The mock boots a real Seyfert client, so app augmentations such as RegisteredMiddlewares, UsingClient, and DefaultLocale apply in tests too:

import { InteractionResponseType } from 'seyfert';
import { TEST_BOT_ID, createMockBot } from '@slipher/testing';
import { GuardedCommand } from '../src/commands/guarded';
import { middlewares } from '../src/middlewares';

declare module 'seyfert' {
	interface SeyfertRegistry { middlewares: typeof middlewares }
}

await using bot = await createMockBot({
	botId: TEST_BOT_ID,
	commands: [GuardedCommand],
	middlewares,
});
const result = await bot.slash({ name: 'guarded' });

expect(result.reply?.body).toMatchObject({
	type: InteractionResponseType.ChannelMessageWithSource,
	data: { content: 'passed' },
});

Because the client is real, the same module augmentations your bot declares in production are in effect during the test — middleware names are checked, the locale type narrows, and ctx.client carries your augmented surface. No separate type-only stub to keep in sync.

Results come back parsed and typed, so you assert without casting. The raw interaction response stays available as result.reply?.body ({ type, data }) for the rare assertion where the Discord wire shape itself is the contract — but prefer result.content, result.deferred, and result.edits for normal behavior checks.
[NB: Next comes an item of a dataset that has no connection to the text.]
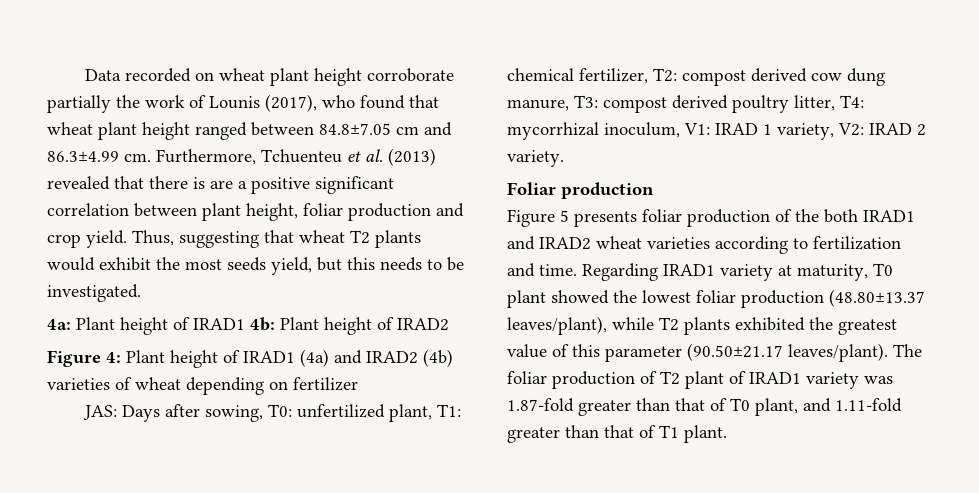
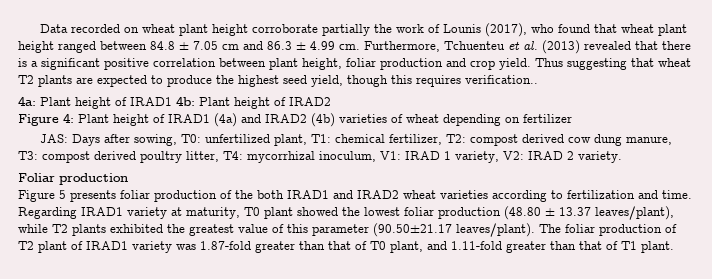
[319,122,452,136] [47,151,119,162] 84.8±7.05 cm and 86.3±4.99 -> [150,41,335,50] 84.8 ± 7.05 cm and 86.3 ± 4.99
[210,176,394,194] are a positive significant -> [31,58,149,70] a significant positive
[132,230,174,246] Thus, -> [535,58,563,67] Thus
[47,257,464,275] [47,284,141,302] would exhibit the most seeds yield, but this needs to be investigated. -> [76,75,538,87] are expected to produce the highest seed yield, though this requires verification..
[829,289,925,307] (48.80±13.37 -> [504,206,591,220] (48.80 ± 13.37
Embeds and components are typed too: result.embedView?.title, result.embedViews, result.components, result.component('Approve')?.customId, and result.textDisplays (components-v2). The raw result.embeds / result.embed expose the flattened Discord payloads for wire-shape assertions.

Two surfaces, two jobs: the typed views (result.content, result.embedView, result.component(...)) are for everyday behavior assertions; the raw shapes (result.reply?.body, result.embeds) are for the rare test where the exact Discord wire payload is the contract.